By Tom Parmenter, Sky News Correspondent
Consumers are being warned that food bills may rise if high demand for meat testing continues.
Since the start of the horsemeat scandal laboratories all over the UK have been inundated with requests to test different meat products.
The latest Food Standards Agency results last week showed 29 positive results for horse DNA out of 2,501 tested beef products.
At Worcestershire Scientific Services laboratory staff have been working early mornings, late nights and weekends to keep up with demand.
Even some of the equipment has been unable to keep up with almost continual testing.
Laboratory manager Paul Hancock told Sky News that funding is tight: "The FSA do support the laboratory to a degree but things are very very difficult.

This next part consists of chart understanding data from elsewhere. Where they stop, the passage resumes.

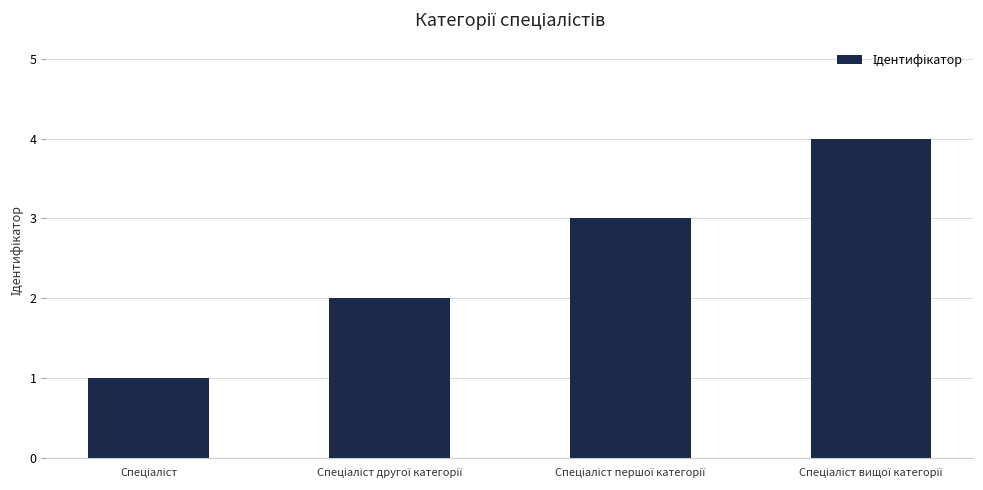

What is the maximum value shown in the chart?

4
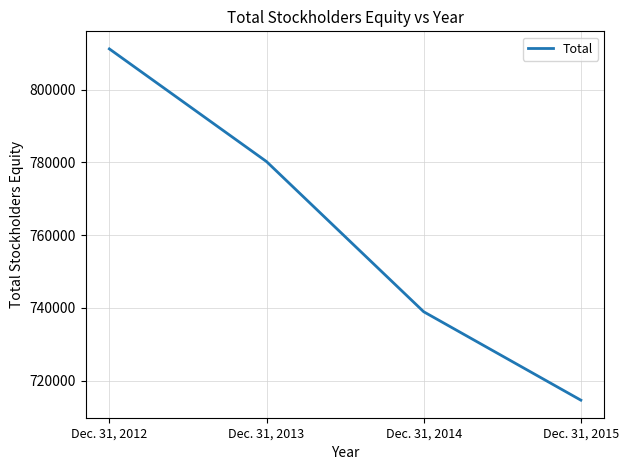

The value at Dec. 31, 2014 is 1196451. True or false?

False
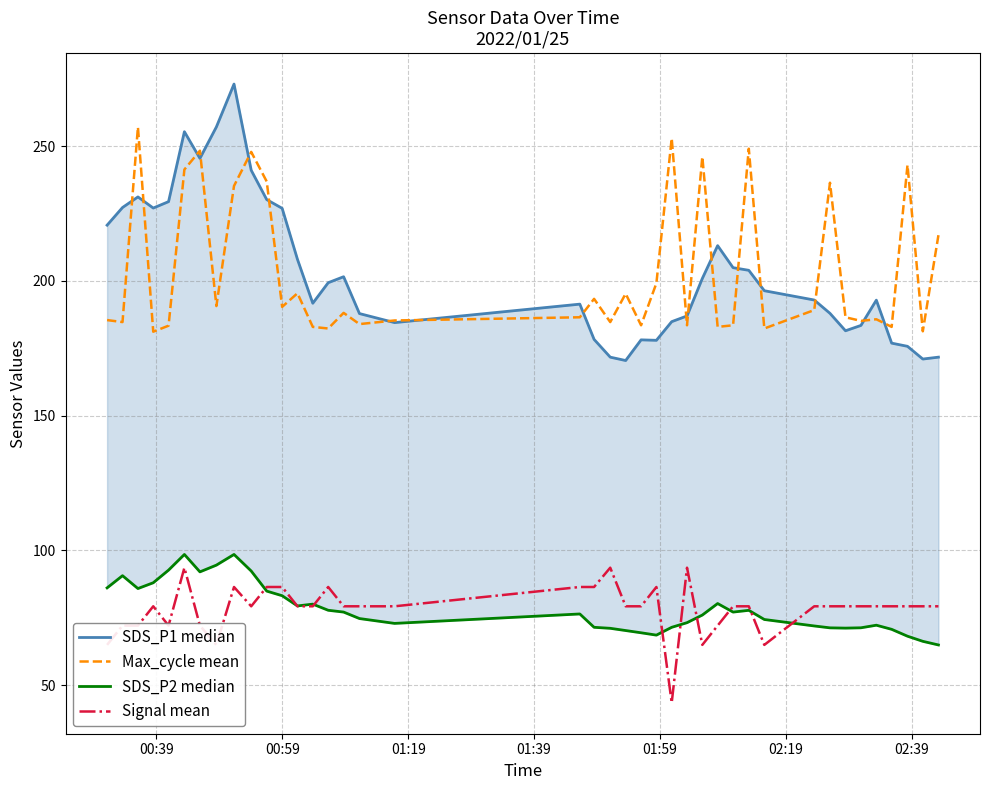

What is the difference between the maximum and second lowest values in the Max_cycle mean series?

75.8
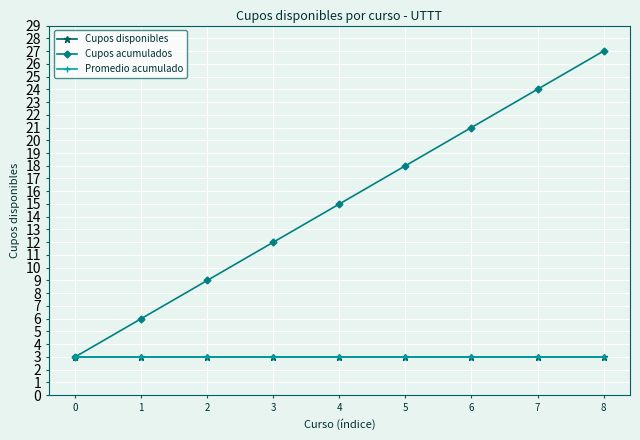

Is the value of Cupos acumulados at 1 greater than the value of Cupos disponibles at 1?

Yes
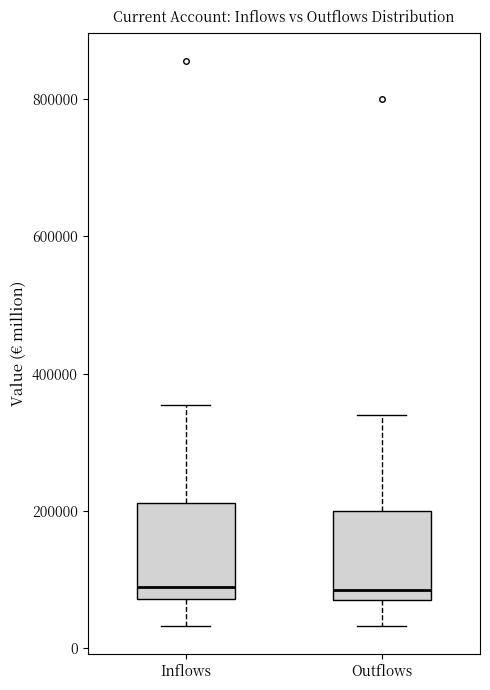

Reading left to right, transcribe this box plot: for each box, give where its median line is, the range the box spans, and where its two whiskers end, as read against the y-axis. The values are not printed on the chart, so give them approximately, as read against the axis.

Inflows: median 80000 (just above the box's lower edge), box 80000 to 220000, whiskers 40000 to 360000
Outflows: median 80000 (just above the box's lower edge), box 80000 to 200000, whiskers 40000 to 340000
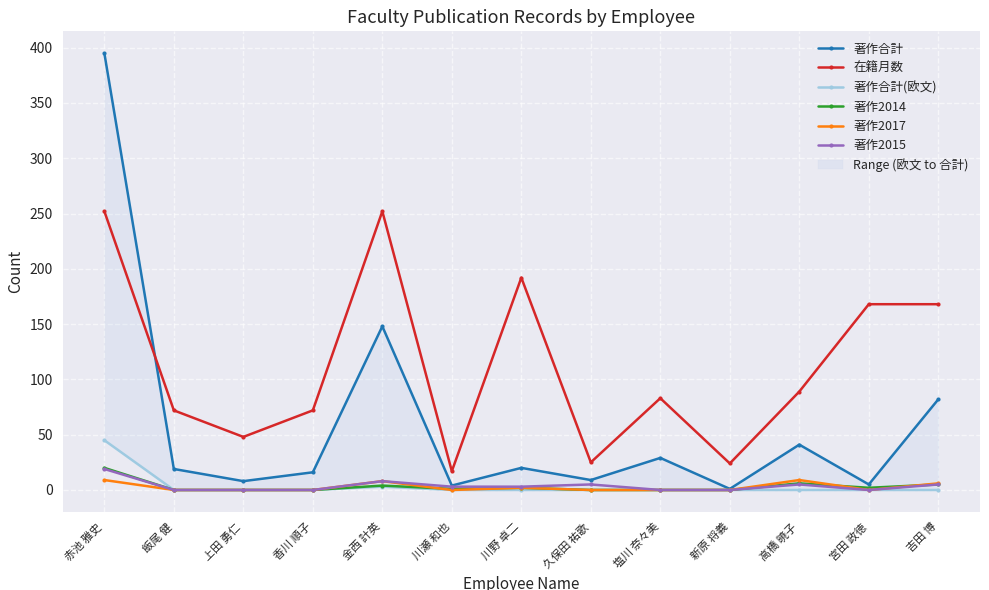

List the series in order of their peak value, highest first.

著作合計, 在籍月数, 著作合計(欧文), 著作2014, 著作2015, 著作2017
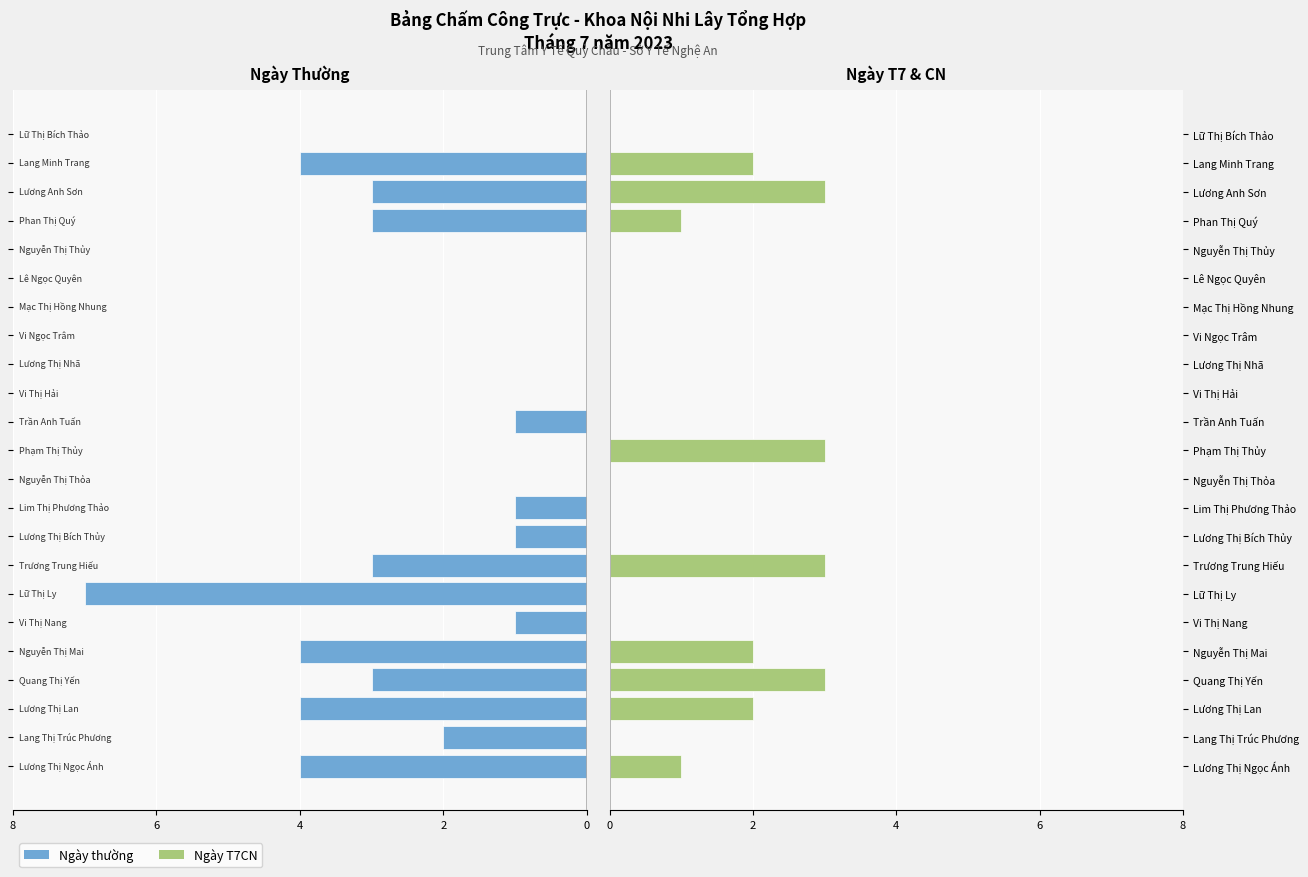

Reading left to right, what are all the values shown in this chart?

Ngày thường: -4	-2	-4	-3	-4	-1	-7	-3	-1	-1	0	0	-1	0	0	0	0	0	0	-3	-3	-4	0
Ngày T7CN: 1	0	2	3	2	0	0	3	0	0	0	3	0	0	0	0	0	0	0	1	3	2	0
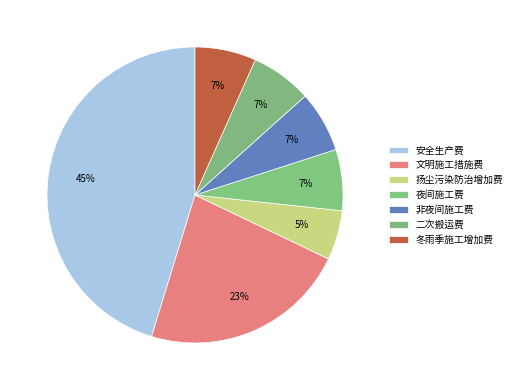

Does 文明施工措施费 account for over 50% of the chart?

No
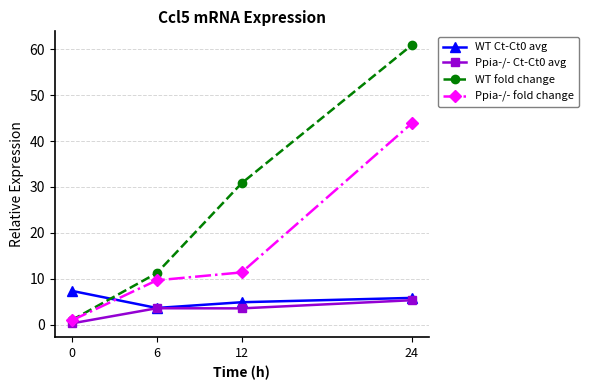

The value of Ppia-/- Ct-Ct0 avg at 12 is 6.0. True or false?

False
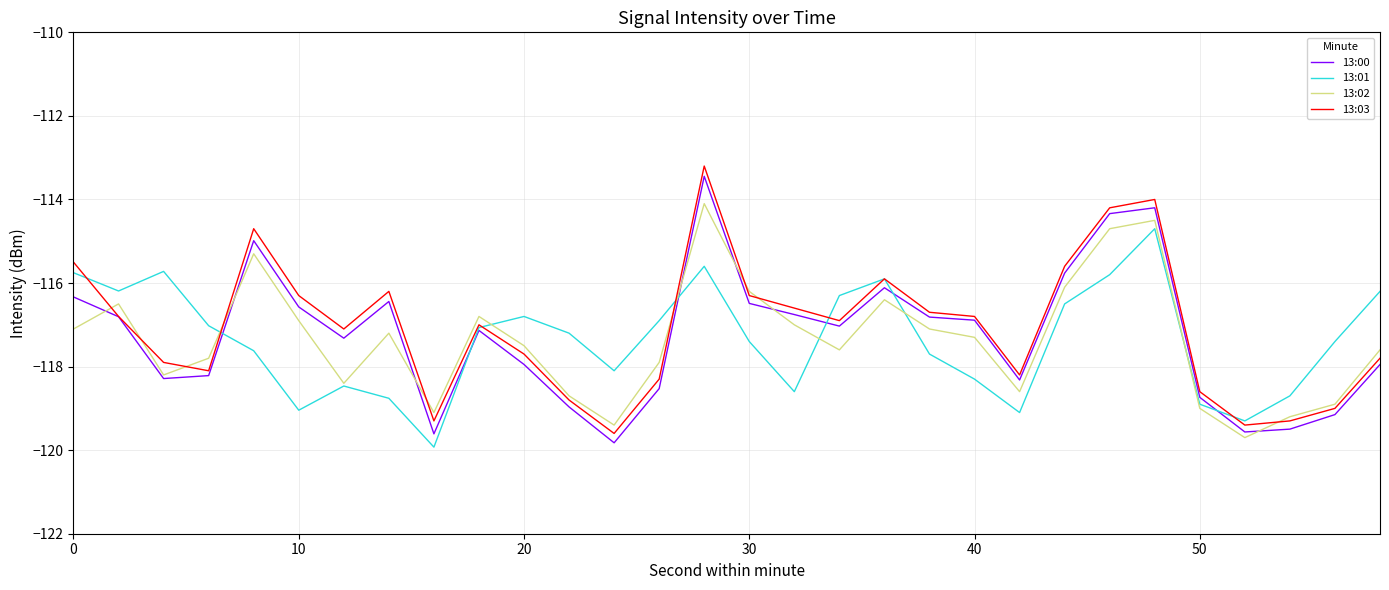

What is the minimum value for 13:03?

-119.6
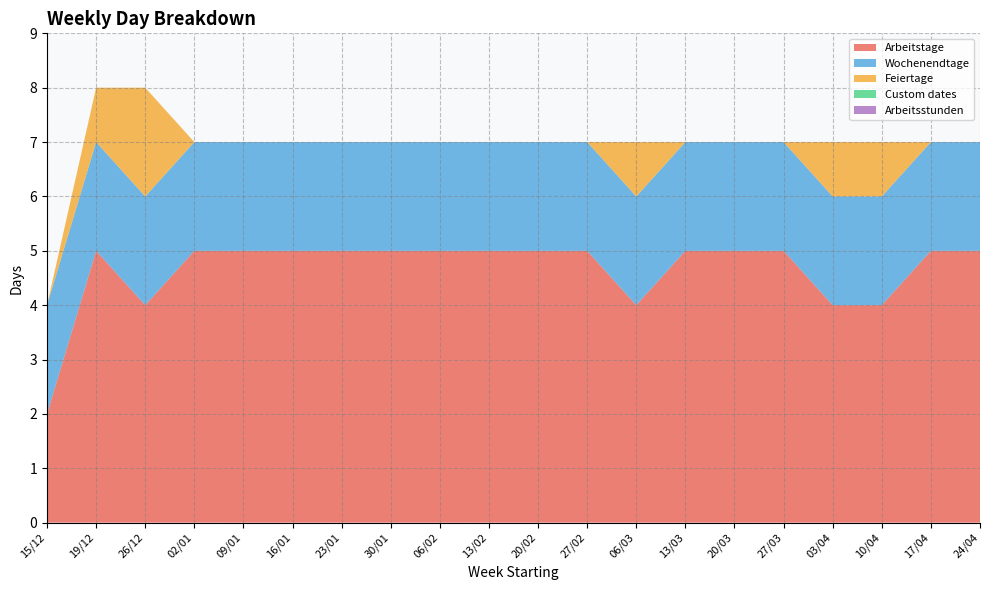

Reading right to left, transcribe all the data shown in this chart.

Arbeitstage: 24/04=5	17/04=5	10/04=4	03/04=4	27/03=5	20/03=5	13/03=5	06/03=4	27/02=5	20/02=5	13/02=5	06/02=5	30/01=5	23/01=5	16/01=5	09/01=5	02/01=5	26/12=4	19/12=5	15/12=2
Wochenendtage: 24/04=2	17/04=2	10/04=2	03/04=2	27/03=2	20/03=2	13/03=2	06/03=2	27/02=2	20/02=2	13/02=2	06/02=2	30/01=2	23/01=2	16/01=2	09/01=2	02/01=2	26/12=2	19/12=2	15/12=2
Feiertage: 24/04=0	17/04=0	10/04=1	03/04=1	27/03=0	20/03=0	13/03=0	06/03=1	27/02=0	20/02=0	13/02=0	06/02=0	30/01=0	23/01=0	16/01=0	09/01=0	02/01=0	26/12=2	19/12=1	15/12=0
Custom dates: 24/04=0	17/04=0	10/04=0	03/04=0	27/03=0	20/03=0	13/03=0	06/03=0	27/02=0	20/02=0	13/02=0	06/02=0	30/01=0	23/01=0	16/01=0	09/01=0	02/01=0	26/12=0	19/12=0	15/12=0
Arbeitsstunden: 24/04=0	17/04=0	10/04=0	03/04=0	27/03=0	20/03=0	13/03=0	06/03=0	27/02=0	20/02=0	13/02=0	06/02=0	30/01=0	23/01=0	16/01=0	09/01=0	02/01=0	26/12=0	19/12=0	15/12=0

"If the consumer wants quality food they have to be prepared to pay for a degree of policing that."
Checking a meat sample for DNA from other species takes three days and costs between £75 to £100 per sample.
The number of labs capable of carrying out proper testing though has fallen over recent years due to funding cuts. In April, Somerset County Council will close its lab.
Those that remain open operate as competitive businesses rather than sharing information, equipment and practises with each other.
Mr Hancock added: "Ten or 15 years ago the labs used to work closely together that relationship has broken down because of commercial activity and that makes life a whole lot more difficult as well."